Google, Yahoo duel for documents

Google adds more than a billion documents to its searchable Web database, and rival Yahoo begins a similar endeavor.

Stefanie Olsen Staff writer, CNET News
Stefanie Olsen covers technology and science.
Stefanie Olsen
3 min read
Google has added more than a billion documents to its searchable Web database, and rival Yahoo has begun a similar endeavor.

Mountain View, Calif.-based Google said Tuesday that its searchable index has grown to more than 6 billion documents, up from roughly 4.5 billion in August, making Google one of the most complete search engines on the Web. That figure includes about 4.3 billion Web documents, 880,000 images, 845 million Usenet messages, and some book-related data.

"We're searching more comprehensively," said Sergey Brin, company co-founder and president of technology. "It helps, for example, if you're searching for a person like your next-door neighbor, you may get no result....Now you'll get one."

The announcement comes as Yahoo is quietly revving up its own search engines. The Web portal implemented on Monday a Yahoo-branded crawler, or robot, to scour the Web for documents. Called Yahoo Slurp, the robot "collects documents from the Web to build a searchable index for search services using the Yahoo search engine," according to Yahoo. The crawler is also keeping copies of those pages--what's known as "caching" pages.

In addition, Yahoo is starting to display results from its own technology, though company spokeswoman Diana Lee denied that it has switched from using longtime search partner Google. Yahoo, which has licensed search technology from Google since 1999, has said that it will introduce an in-house replacement in the first quarter of 2004 for Google. It has several technologies to choose from via acquisitions of Inktomi in late 2002, and Altavista and Fast Web search last year.

A review by CNET News.com shows that for some commercial queries, Inktomi results appear on Yahoo in place of Google. For example, search results for the term "Powershot G5" include a listing for Amazon's Web page offering the digital camera for sale. By running a cursor over the link, it shows a referral Web address from Inktomi, which attaches the referral tags to track its paid-inclusion program. Paid inclusion is designed to let companies pay to be updated in a search index more rapidly. Google does not offer a paid-inclusion program.

Other Yahoo results, for terms like "debt consolidation" and "casinos," show referral links from Yahoo.

Despite this, Yahoo spokeswoman Diana Lee said that the company is still using Google's search technology. Yahoo Slurp is new, she said, but it was previously called Inktomi Slurp. Lee would not disclose how many documents are in its searchable database.
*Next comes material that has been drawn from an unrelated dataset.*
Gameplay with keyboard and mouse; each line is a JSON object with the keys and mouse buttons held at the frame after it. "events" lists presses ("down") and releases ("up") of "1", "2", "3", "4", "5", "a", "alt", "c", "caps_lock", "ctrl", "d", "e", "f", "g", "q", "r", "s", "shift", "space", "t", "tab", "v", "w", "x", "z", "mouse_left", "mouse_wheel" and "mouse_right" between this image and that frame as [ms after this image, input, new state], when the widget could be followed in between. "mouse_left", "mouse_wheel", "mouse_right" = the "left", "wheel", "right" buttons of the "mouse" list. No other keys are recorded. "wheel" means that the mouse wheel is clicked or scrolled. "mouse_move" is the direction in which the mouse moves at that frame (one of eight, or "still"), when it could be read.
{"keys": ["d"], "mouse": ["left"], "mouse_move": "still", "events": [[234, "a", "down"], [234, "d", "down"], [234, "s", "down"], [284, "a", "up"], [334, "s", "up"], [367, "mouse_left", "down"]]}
Google said that in addition to searching a broader set of documents, its crawlers are now searching information-rich Web sites more deeply. Google doubled the amount of images in its index, for example, and updated the specialty index with a new user interface and ranking algorithm, Google's Brin said. Expansion also includes items external to the Web. Google has started adding pages of books to its searchable database, for instance.

Brin said that the comprehensiveness is important to delivering the best search results because it helps guarantee that what you're looking for will turn up.

In recent weeks, Google also has made about five quality enhancements to the service, which will affect search results more greatly than the additional documents, Brin said. Though he didn't detail the improvements, he said that at least two were meant to filter spam, or bogus listings, from its search results.

Characterized as a "good-sized investment" by Brin, the advancements are part of Google's ongoing mission to be the world's largest resource for information. When asked about developing a multimedia search service, Brin said that he was thinking about it, but that there are still some copyright and technology concerns.

"Ultimately we want to have all the world's information, whatever medium it is," Brin said.